(Beginning of PAGE TEXT)
For instance, I understand the relatively easy concept of serializing and deserializing POCO's to and from JSON (or some other format) for storage and retrieval. There's a ton of material about the easy parts of the paradigm. But I haven't been able to find a good reference for the harder concepts such as differences between querying data in a RDMS and document database. Or for that matter the proper way data should be queried in document databases.
What material did you use to learn document databases?
Eric,
I read through the code base of CouchDB, went over all the documentation available for CouchDB, etc.
Nothing spectacular, I am afraid.
with the RESTful JSON access it sounds like Raven is a good candidate for view model persistence. Since raven takes care of the Lucene indexing through linq views it's that much easier to introduce searching into an application. (searching as I have heard Udi describe it).
I'm still on the fence if a document DB should replace a RDBMS, but that could simply be my own resistance to change. I know everyone says "what about reporting". I think that is where an RDBMS comes into play. store the domain and/or view data in the document DB and export data to an RDBMS for reporting/mining.
Jason,
A DocDBs isn't really about replacing RDBMS, those still have an important role to play.
I'll talk about usecases for DocDbs in a future post
Can I ask few questions?
What is the underlying storage of Raven DB? Esent? If so, what about its performance?
Does Raven support distributed transactions/System.Transactions API?
I'd be happy to use it if it supported DTC, I'm thinking about transactional message queue & document operations, which is quite common pattern. Or maybe you have an idea how to implement transactional document & MQ operations without DTC?
Do you think this can be excellent source to store Temporal data for eg, an Invoice document etc ? The more I search, the more I realize it's not replacement to RDBMS but can be excellent addon to store Temporal and denornmized data which most systems seems to be having(think invoice, think payment receipt etc). I think NoSQL should be renamed to PlusSQL or something similar :)
@Parag:
To my understanding, the initial meaning for 'NoSQL' was actually intended to be 'NOSQL' (standing for N.ot O.nly SQL) rather than the more often-used colloquialism 'NoSQL' taken to me 'No' SQL at all.
This original meaning would be closer to the spirit of what you suggest ('PlusSQL') than the more common (mis)interpretation as being 'against' SQL in its entirety.
Sadly, I cannot seem to find an authoritative reference to corroborate my understanding in any 'official' sense, but I do believe this was its initial intent.
-Steve B.
Parag,
Yes, I think it would be ideally suited for that. It is a much more natural model for those sort of things than a RDBMS.
I can't agree that a document db is, at its core, a key/value store. A key value store is a document db, but not all document dbs are key value stores.
(End of PAGE TEXT)
**ASSIGNED TASK 1**
In the comment thread, what does Steve B. say the term "NOSQL" originally stood for?
**ASSIGNED TASK 2**
Transcribe the part of the comment thread starting at "I'd be happy" and ending at "something similar :)".
The items that come after the comment thread are separate material.
(Beginning of INFORMATION PROVIDED)
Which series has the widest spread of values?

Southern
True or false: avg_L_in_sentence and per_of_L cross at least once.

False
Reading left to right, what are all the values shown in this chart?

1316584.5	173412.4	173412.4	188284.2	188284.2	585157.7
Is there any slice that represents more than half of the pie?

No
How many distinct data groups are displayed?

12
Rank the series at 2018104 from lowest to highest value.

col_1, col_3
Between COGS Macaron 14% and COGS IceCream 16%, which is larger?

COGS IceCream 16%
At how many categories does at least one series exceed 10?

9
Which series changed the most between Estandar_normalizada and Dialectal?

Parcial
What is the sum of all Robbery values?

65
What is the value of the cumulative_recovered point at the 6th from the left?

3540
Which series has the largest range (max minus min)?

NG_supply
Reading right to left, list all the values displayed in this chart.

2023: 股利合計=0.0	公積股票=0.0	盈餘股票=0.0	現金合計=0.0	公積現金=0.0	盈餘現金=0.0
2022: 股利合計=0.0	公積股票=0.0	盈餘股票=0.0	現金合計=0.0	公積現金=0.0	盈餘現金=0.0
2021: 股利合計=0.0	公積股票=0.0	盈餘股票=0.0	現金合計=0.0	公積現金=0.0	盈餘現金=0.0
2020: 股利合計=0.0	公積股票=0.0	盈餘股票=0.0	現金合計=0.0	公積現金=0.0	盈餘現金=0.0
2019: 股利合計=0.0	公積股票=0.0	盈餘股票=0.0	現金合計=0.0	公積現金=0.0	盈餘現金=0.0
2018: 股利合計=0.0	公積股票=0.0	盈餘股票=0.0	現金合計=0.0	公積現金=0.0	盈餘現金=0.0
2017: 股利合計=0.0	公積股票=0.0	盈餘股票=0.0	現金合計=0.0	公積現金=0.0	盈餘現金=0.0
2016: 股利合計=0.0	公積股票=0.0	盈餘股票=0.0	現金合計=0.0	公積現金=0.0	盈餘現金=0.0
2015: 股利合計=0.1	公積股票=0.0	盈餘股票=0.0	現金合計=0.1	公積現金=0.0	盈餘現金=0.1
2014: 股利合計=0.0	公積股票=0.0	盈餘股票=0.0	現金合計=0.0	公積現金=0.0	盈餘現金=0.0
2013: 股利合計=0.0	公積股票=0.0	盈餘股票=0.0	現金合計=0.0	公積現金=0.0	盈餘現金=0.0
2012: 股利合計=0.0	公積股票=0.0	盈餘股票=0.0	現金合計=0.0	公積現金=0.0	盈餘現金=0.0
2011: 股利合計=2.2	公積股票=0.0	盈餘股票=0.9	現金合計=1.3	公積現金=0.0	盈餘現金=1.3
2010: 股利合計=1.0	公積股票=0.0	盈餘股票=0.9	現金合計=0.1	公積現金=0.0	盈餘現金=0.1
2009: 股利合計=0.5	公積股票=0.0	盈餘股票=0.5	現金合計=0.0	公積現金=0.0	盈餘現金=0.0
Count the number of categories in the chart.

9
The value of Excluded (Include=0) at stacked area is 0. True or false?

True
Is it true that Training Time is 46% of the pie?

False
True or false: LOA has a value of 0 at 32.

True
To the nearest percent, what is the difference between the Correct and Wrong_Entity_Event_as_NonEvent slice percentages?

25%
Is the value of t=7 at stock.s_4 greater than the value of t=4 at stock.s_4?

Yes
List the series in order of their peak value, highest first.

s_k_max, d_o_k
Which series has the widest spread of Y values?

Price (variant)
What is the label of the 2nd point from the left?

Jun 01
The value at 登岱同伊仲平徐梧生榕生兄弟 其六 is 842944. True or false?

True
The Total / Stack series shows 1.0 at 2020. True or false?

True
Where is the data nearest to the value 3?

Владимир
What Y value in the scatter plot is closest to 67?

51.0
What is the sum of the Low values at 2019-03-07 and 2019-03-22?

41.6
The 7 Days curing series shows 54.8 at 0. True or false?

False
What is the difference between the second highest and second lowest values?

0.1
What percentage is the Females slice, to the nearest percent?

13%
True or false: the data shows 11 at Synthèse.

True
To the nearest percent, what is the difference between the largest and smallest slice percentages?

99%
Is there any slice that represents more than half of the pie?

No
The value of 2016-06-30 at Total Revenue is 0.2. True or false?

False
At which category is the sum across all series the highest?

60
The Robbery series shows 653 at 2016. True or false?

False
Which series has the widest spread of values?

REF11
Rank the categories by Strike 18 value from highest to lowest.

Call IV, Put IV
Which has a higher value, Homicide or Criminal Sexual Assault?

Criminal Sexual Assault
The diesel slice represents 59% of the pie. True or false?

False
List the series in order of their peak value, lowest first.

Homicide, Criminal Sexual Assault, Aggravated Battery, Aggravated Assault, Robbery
(End of INFORMATION PROVIDED)
**WRITTEN REPLY 1**
Not Only SQL.

**WRITTEN REPLY 2**
I'd be happy to use it if it supported DTC, I'm thinking about transactional message queue & document operations, which is quite common pattern. Or maybe you have an idea how to implement transactional document & MQ operations without DTC?
Do you think this can be excellent source to store Temporal data for eg, an Invoice document etc ? The more I search, the more I realize it's not replacement to RDBMS but can be excellent addon to store Temporal and denornmized data which most systems seems to be having(think invoice, think payment receipt etc). I think NoSQL should be renamed to PlusSQL or something similar :)